Dupont aime l’anecdote qui sort de l’ordinaire. Mais ce qui l’anime surtout ce sont les histoires où priment l’«épeuran-terie» et la rigolade. Que ce soit un chevreuil se battant avec un ours sur un arc-en-ciel ou un corps à corps entre un curé et le Diable, il prend un malin plaisir à transposer avec détails et rigueur la magie des centaines d’histoires dont le développement et le dénouement se transforment au gré de ceux qui les racontent. Il se plaît à faire ressortir la spécificité nord-américaine du légendaire d’ici qui diffère considérablement de celui des «vieux pays» où l’humour et la légèreté ne sont pas aussi présents. Pour Dupont, la légende, du mot legenda qui signifie: «choses devant être lues», nous rapproche de notre vécu, nous rappelle des moments passés avec des êtres chers. Le conteur est la télévision, la radio de l’époque. Il impose et inspire des images par sa voix. Il est cinéma humain. Dupont affirme: «Les légendes amusent, servent à créer des liens entre jeunes et vieux. On arrive par elles à faire parler, réfléchir les gens qui essaient de comprendre.» La grande force de cet homme est d’avoir une façon unique et équitable de traiter chaque légende, et ce, par une plume qui respecte la tradition orale.
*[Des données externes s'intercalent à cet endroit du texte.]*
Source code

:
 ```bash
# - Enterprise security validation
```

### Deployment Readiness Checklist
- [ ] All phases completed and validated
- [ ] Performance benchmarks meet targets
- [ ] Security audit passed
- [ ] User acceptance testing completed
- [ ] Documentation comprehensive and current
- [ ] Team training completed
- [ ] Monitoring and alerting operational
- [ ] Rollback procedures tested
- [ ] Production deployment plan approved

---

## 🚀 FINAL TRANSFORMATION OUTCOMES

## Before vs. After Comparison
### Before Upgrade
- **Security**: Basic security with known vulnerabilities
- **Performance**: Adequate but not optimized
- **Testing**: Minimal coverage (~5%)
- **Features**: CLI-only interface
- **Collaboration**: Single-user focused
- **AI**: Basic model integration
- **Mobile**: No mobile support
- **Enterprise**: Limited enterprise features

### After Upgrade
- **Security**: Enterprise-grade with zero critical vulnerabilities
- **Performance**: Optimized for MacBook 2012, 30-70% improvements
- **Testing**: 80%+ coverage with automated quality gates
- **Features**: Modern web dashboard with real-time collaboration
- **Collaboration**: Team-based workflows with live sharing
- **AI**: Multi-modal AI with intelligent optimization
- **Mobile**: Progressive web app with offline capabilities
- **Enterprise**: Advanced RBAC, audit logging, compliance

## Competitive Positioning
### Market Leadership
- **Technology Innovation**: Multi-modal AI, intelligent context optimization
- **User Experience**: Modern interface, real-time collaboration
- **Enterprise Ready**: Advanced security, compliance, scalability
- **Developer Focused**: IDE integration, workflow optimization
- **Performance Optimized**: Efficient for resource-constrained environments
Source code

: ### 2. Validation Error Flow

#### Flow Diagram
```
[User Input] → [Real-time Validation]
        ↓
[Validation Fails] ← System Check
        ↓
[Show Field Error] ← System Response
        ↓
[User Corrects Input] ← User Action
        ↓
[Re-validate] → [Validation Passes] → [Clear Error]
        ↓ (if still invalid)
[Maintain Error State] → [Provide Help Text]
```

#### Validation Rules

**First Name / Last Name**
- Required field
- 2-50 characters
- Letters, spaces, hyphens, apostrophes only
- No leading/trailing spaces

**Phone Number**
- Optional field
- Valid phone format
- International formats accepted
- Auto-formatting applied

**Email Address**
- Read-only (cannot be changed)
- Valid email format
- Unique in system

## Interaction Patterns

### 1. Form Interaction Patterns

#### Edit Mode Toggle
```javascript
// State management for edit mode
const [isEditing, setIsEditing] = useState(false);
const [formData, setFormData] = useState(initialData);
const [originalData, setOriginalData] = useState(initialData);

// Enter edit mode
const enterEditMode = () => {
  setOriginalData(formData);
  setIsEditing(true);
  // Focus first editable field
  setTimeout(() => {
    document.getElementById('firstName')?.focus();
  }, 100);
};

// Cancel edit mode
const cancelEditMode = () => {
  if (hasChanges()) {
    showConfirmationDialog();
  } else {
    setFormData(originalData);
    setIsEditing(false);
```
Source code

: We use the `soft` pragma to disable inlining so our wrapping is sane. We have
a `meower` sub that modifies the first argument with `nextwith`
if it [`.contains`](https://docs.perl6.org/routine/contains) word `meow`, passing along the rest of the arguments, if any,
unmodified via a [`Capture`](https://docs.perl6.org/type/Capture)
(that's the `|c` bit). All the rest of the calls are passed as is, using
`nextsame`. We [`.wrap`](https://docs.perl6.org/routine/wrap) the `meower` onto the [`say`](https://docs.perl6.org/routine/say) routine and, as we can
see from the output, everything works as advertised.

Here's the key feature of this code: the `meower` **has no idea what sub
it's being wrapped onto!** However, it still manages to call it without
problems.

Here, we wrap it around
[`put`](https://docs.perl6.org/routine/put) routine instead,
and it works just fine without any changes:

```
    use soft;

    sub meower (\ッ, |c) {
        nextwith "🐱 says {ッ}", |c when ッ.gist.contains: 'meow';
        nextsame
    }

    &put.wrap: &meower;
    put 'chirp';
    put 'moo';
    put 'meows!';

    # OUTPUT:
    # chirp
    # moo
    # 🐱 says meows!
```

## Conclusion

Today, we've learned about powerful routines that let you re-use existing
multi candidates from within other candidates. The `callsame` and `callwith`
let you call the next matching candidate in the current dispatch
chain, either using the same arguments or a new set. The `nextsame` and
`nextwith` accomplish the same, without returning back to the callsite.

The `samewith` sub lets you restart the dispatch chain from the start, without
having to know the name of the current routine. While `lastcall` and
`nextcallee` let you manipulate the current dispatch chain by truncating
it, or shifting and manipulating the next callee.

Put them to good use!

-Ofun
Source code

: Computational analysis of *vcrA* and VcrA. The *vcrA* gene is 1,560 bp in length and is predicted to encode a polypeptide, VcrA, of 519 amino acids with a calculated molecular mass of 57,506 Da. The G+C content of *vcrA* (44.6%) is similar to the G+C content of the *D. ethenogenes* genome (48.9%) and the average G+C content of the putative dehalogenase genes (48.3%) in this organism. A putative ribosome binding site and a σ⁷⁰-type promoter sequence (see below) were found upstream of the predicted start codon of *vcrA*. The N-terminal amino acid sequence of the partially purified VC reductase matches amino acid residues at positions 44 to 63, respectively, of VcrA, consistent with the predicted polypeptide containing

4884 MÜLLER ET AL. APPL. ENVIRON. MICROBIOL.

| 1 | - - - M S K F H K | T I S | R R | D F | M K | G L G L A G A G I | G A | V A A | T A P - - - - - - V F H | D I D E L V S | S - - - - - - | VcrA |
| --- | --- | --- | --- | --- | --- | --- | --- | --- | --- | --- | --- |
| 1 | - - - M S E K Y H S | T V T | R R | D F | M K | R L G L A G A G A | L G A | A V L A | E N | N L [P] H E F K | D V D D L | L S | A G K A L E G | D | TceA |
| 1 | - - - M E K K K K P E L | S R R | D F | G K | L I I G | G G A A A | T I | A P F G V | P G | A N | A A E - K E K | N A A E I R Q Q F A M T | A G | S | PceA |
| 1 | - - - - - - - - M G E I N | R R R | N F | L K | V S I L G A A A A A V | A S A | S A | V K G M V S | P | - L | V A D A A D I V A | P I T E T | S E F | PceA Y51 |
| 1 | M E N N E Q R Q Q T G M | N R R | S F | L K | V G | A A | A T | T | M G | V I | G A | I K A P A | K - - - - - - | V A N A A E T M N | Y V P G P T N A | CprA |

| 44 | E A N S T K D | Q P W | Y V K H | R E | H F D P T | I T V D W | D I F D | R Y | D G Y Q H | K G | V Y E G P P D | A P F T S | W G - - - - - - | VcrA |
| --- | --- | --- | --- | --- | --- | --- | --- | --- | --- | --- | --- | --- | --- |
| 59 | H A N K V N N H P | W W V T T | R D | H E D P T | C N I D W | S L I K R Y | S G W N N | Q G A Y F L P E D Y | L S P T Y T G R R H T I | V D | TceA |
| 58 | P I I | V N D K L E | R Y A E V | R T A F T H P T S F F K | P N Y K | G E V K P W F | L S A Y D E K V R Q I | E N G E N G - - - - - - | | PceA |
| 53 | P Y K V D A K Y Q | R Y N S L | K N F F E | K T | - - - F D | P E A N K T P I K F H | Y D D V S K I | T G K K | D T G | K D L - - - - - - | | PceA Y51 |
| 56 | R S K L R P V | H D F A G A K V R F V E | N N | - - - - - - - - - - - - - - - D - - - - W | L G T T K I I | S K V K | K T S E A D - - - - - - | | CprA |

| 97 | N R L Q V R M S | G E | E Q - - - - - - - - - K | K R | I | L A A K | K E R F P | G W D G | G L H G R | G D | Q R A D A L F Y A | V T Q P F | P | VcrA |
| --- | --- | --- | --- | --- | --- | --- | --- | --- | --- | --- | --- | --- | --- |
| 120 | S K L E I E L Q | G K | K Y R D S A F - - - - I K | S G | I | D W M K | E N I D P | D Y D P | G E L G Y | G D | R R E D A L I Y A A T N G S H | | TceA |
Mais on ne peut parler de l’auteur sans parler du peintre, car, s’il transcrit la mémoire, Jean-Claude Dupont n’en est pas moins le peintre de ses écrits. En effet, depuis nombre d’années, il illustre systématiquement chacune des légendes d’un tableau de style naїf témoignant chaque fois d’un souci manifeste envers le contenu dramatico-comique du récit. Ces tableaux ont d’ailleurs fait l’objet d’une importante exposition au musée de la Pointe-à-Callière, en 2010. Dupont prend le temps de traduire avec ses pinceaux tout l’amour et le respect qu’il porte à une tradition dont il est l’un des porte-étendard, comme en témoignent encore ses deux dernières publications aux éditions GID, maison d’édition aux ouvrages d’une qualité toujours irréprochable.

Nul doute que cet auteur unique au Québec, récipiendaire en 1998 du prix Gérard-Morissette, professeur pendant trente-cinq ans à l’Université Laval et témoin actif de notre patrimoine collectif mérite le même respect qu’inspirent nos Barbeau, Aubert de Gaspé et autres gardiens de la mémoire des dires et gestes de ceux qui furent avant nous.